Poll: Most back Obama's troop plan for Afghanistan

ByABC News
February 23, 2009, 3:24 PM

WASHINGTON -- Americans by 2-1 approve of President Obama's decision to send 17,000 additional U.S. troops to Afghanistan despite skepticism over whether they can succeed in stabilizing the security situation there within the next few years.

A USA TODAY/Gallup Poll taken Friday through Sunday shows a reservoir of support for Obama's first major military decision as president. Two-thirds express approval of his order to expand the U.S. deployment to Afghanistan by 50%; one third disapprove.

Half of those surveyed say they'd support a decision to send another 13,000 troops, which would fulfill the request by U.S. commanders to nearly double the U.S. force in Afghanistan even as troops are being withdrawn from Iraq.

Even so, there is measurable opposition. One of four Americans says Obama should reduce the number of U.S. troops in Afghanistan or withdraw them entirely.
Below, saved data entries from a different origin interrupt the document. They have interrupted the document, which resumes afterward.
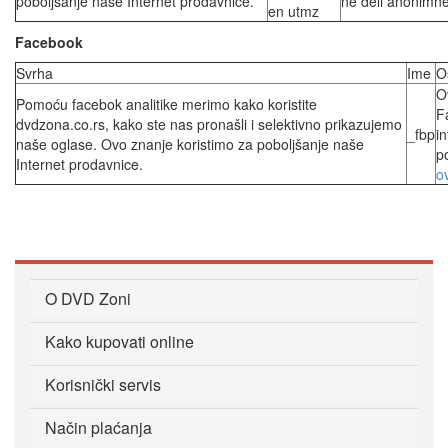
poboljšanje naše Internet prodavnice.
ne deli anonimne 
en utmz
Facebook
Svrha
Ime
O
Ov
Pomoću facebok analitike merimo kako koristite
F
dvdzona.co.rs, kako ste nas pronašli i selektivno prikazujemo
_fbp
in
naše oglase. Ovo znanje koristimo za poboljšanje naše
p
Internet prodavnice.
o
O DVD Zoni
Kako kupovati online
Korisnički servis
Način plaćanja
That opposition is stronger among Obama's fellow Democrats than among Republicans: 29% of Democrats, compared to 17% of Republicans.

The U.S.-led war in Afghanistan was launched a month after Sept. 11 attacks in 2001, targeting the al-Qaeda terrorists who planned the attacks and the fundamentalist Taliban regime that sheltered them. About 36,000 U.S. troops are now on duty there.

Americans are split over whether the United States will be able to establish a stable enough situation in Afghanistan within the next three years to allow most U.S. troops to be withdrawn. While 49% say they will, another 46% say they won't. Most of those predict a stalemate between the United States and the Taliban.

The survey of 1,013 adults, taken by landline and cellphone, has a margin of error of +/ 3 percentage points.